The interesting question is what happens to research budgets at universities, pharma R&D arms, and national labs once a vendor can credibly say "our base model produced a novel polynomial improvement on an Erdős conjecture without any math-specific training." The answer is probably not "we replace mathematicians." It is more likely "every senior researcher gets a multi-million-dollar inference budget and a list of their twenty favorite open problems to throw at it."

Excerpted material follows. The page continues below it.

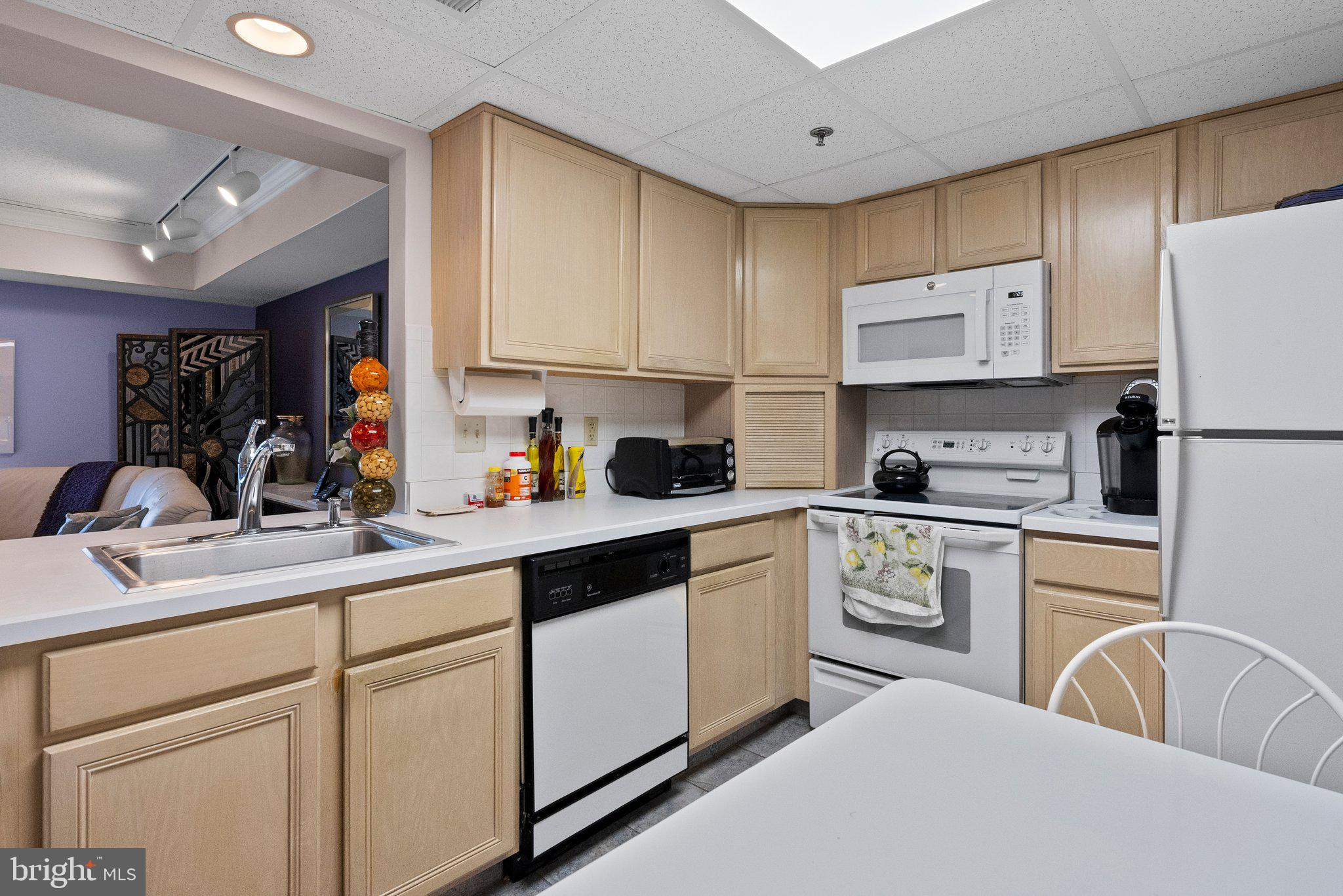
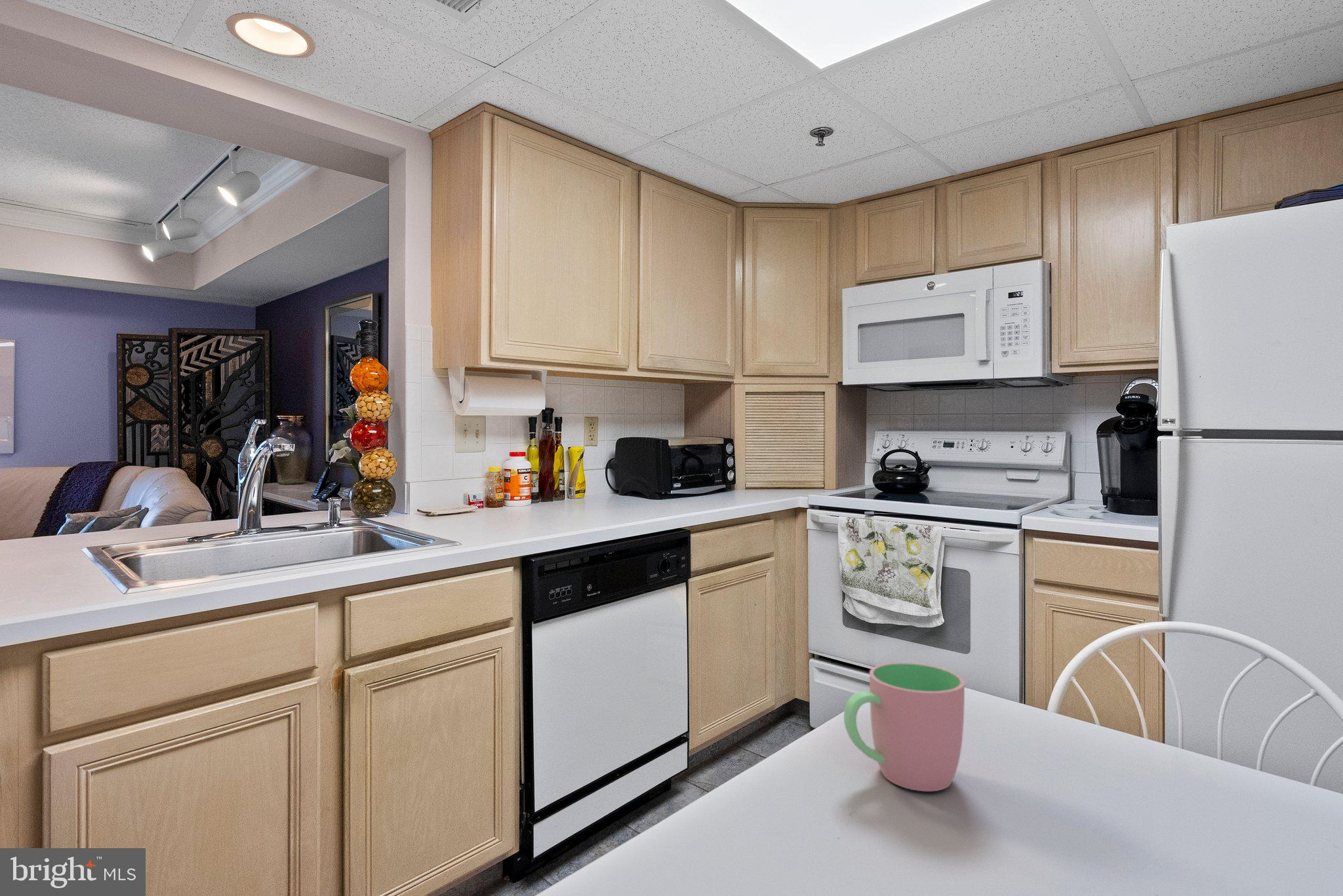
+ cup [843,662,965,792]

That is a different shape of demand than the current API mix. It is closer to compute procurement than to per-token inference, and it favors the vendor that can sustain high-cost, long-horizon runs at low marginal failure rates. OpenAI is signaling it wants the seat. Anthropic, with Mythos' record on autonomous discovery in security and the Karpathy pretraining team that landed on Tuesday, is signaling the same thing from the other direction.

What to Watch

Three signposts over the next month. First, whether the proof survives independent formalization in Lean or Coq. Gowers and Sawin reviewed it on paper. A formal verification run, even on a few load-bearing lemmas, is the next gate. Second, whether OpenAI publishes the inference-time recipe. The 125-page coherence is the systems-level claim, and it needs a method-section to stand up. Third, whether a second open problem falls to the same model. If it does, the research-discovery rail is no longer an emerging category. It is the category that defines the next pricing tier.

For now, the right framing is that the line between "general-purpose chat model" and "research-grade scientific instrument" got blurrier this week. The model is the same one OpenAI was already shipping. The capability is the one nobody had named yet.